Before she puts the chemo down the chute, the nurse injects a bunch of drugs meant to help you survive the chemo: Decadron, Pepsid, Zofran, Benadryl. All of this tends to make one a little loopy, and I am probably pretty entertaining for my chemo buddy, when I’m not dozing off.
For each infusion, I have a buddy. Brian is there for some. Friends from Juneau join me for the others. My chemo buddy keeps me company through the long waits, distracts me from the perturbing scene of inbound toxins, runs out to get my favorite organic quinoa from a cart across the street. When I am getting taxol, my chemo buddy is also my ice assistant, helping me chill my fingers and toes in an effort to prevent neuropathy.
My chemo buddy makes it a party - a party celebrating the ironies of cancer treatment, celebrating friendship and love, celebrating life’s surprises, celebrating the will to live. I couldn’t face chemo without a buddy.
When it’s all over, some seven or eight hours after the initial blood draw, a nurse disconnects me from the tubing and my port is again just a lump under my skin. I walk the 12 or so blocks downhill to the ferry and head home to Bainbridge.
I have occasional conversations on the boat, particularly while waiting to disembark, when the walk-ons get squeezed together at the chokepoints.
“I like your hat,” is how these conversations usually begin.
“Oh, thanks,” I say.
“Are you in treatment?” they ask, gently.
Once, following the hat entree, a woman tells me she also had breast cancer. The chemo drugs ruined her heart, she says. She had bad doctors. Now she has a bad heart and a brain tumor. I’m sorry, I say. We walk off the ferry calling, “Good luck!”
Another time, a man with a rolling suitcase, crushed up near me as we disembarked a rush-hour ferry, starts in with my hat, asks if I’m in treatment, and proceeds to tell his cancer story. His daughter had leukemia at age 15. The treatment was brutal; she was so tough; it ruined his marriage.
And? I ask.
Misty-eyed, he looks away with an apologetic shake of his head, suddenly realizing I don’t need to hear of cancer defeats. I’m sorry, I say. We disperse into the crowd crossing the gangplank.

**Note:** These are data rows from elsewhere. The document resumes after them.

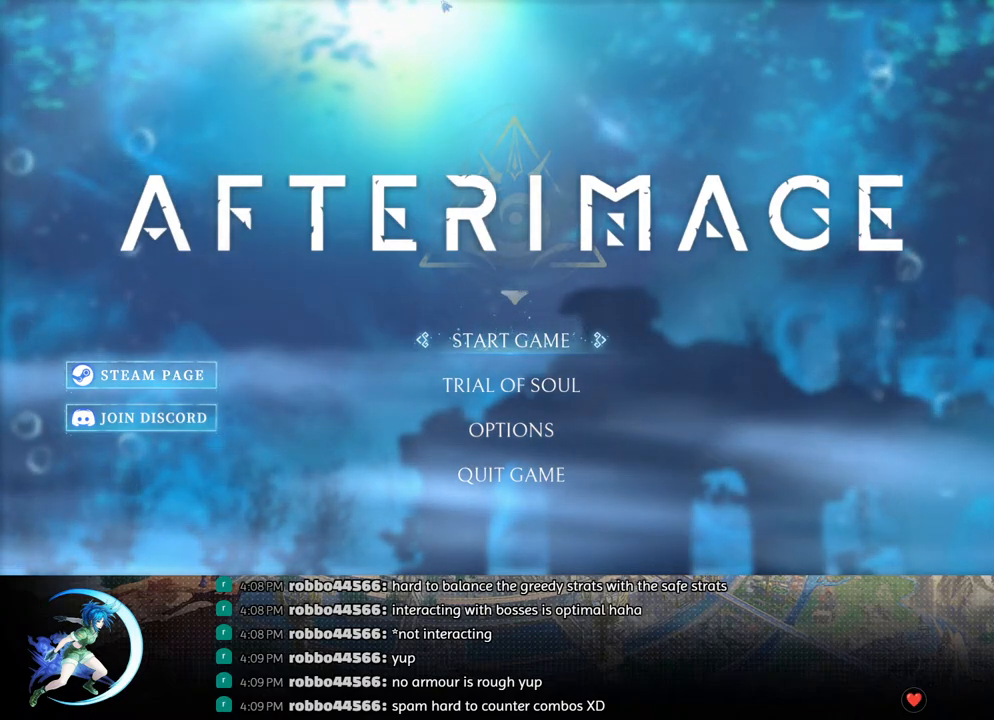
{"buttons": [], "left_stick": "center", "right_stick": "center", "events": []}
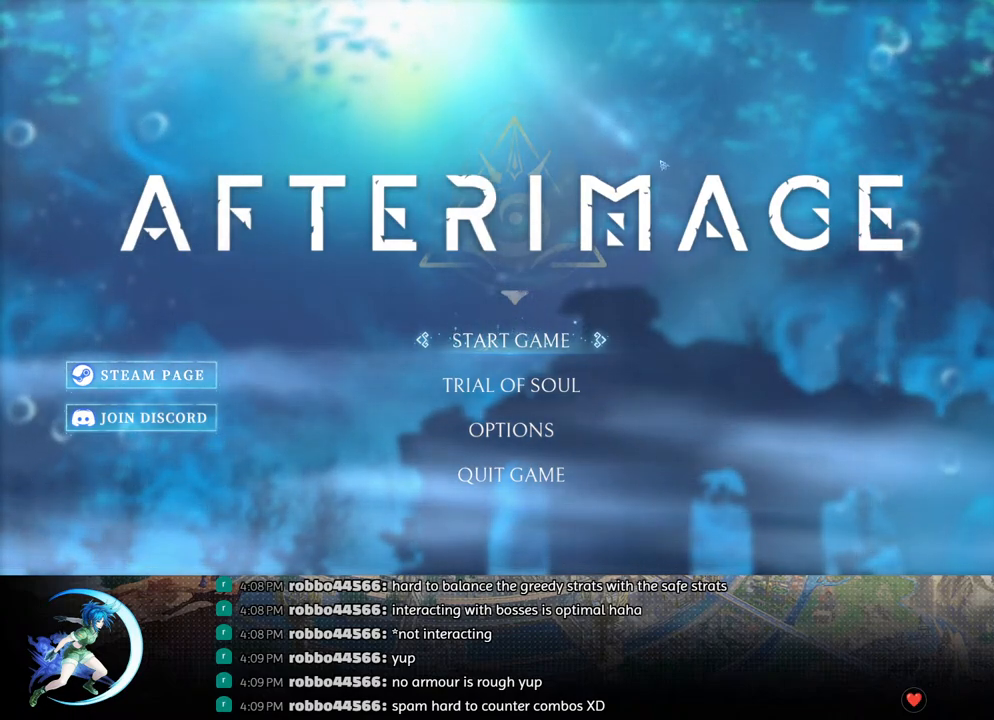
{"buttons": [], "left_stick": "center", "right_stick": "center", "events": [[317, "DPAD_DOWN", "down"], [433, "DPAD_DOWN", "up"]]}
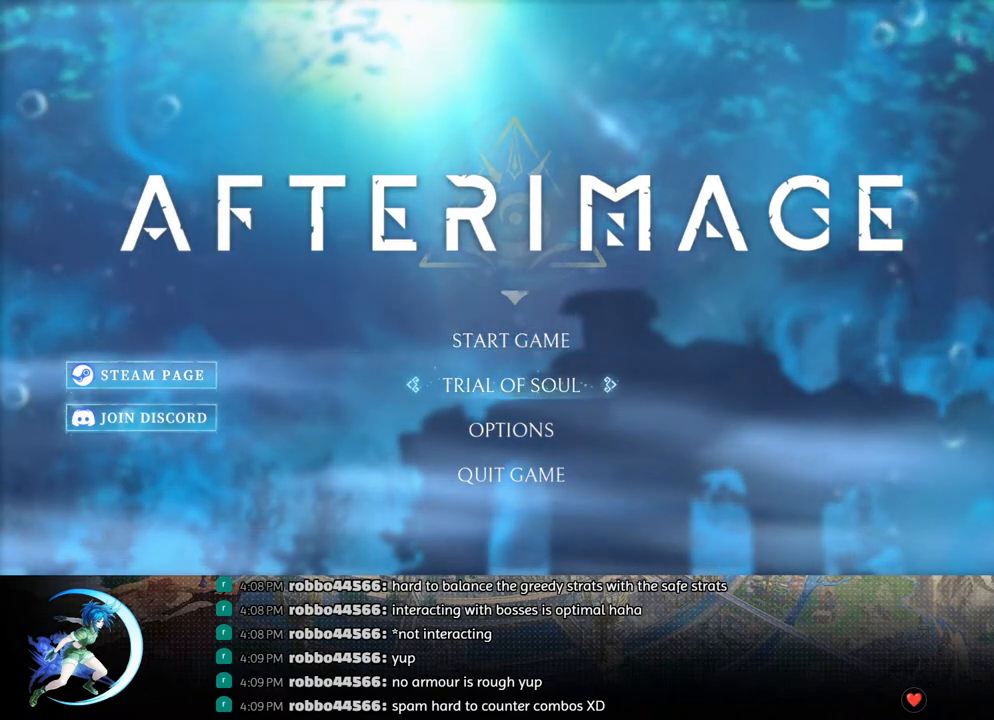
{"buttons": ["DPAD_UP"], "left_stick": "center", "right_stick": "center", "events": [[67, "DPAD_DOWN", "down"], [183, "DPAD_DOWN", "up"], [433, "DPAD_UP", "down"]]}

Despite the macabre stories people seem drawn to share with me, I like how the ferry brings me into contact with this flow of humanity. We are quite literally sharing the journey. It beats being in a car, alone in your commuter capsule, locked in combat with thousands of other soulless commuter capsules.
And these ferry conversations are exceptions. Mostly, I talk to no one. I don’t do much of anything. I sit and stare out the window, or lie down on one of the long padded benches and rest. I don’t read much, or play cards, or text. I never even see an orca.
But these ferry rides are vital to my treatment. I suppose it’s like sleep – it feels like nothing is happening, but it’s in sleep that our brains consolidate their gains, build new synapses; we heal from the day’s insults.
The ferry is my portal between worlds. In the morning, I’m a mom, kissing my son before he boards the school bus for kindergarten. Crossing the water, I enter a sick zone. I become a cancer patient.On the return journey, I am cleansed of sickness, returned to an island of healing. On the water, crossing over, I find the peace and serenity I need to redefine myself as whole, healthy, healing, and fully human.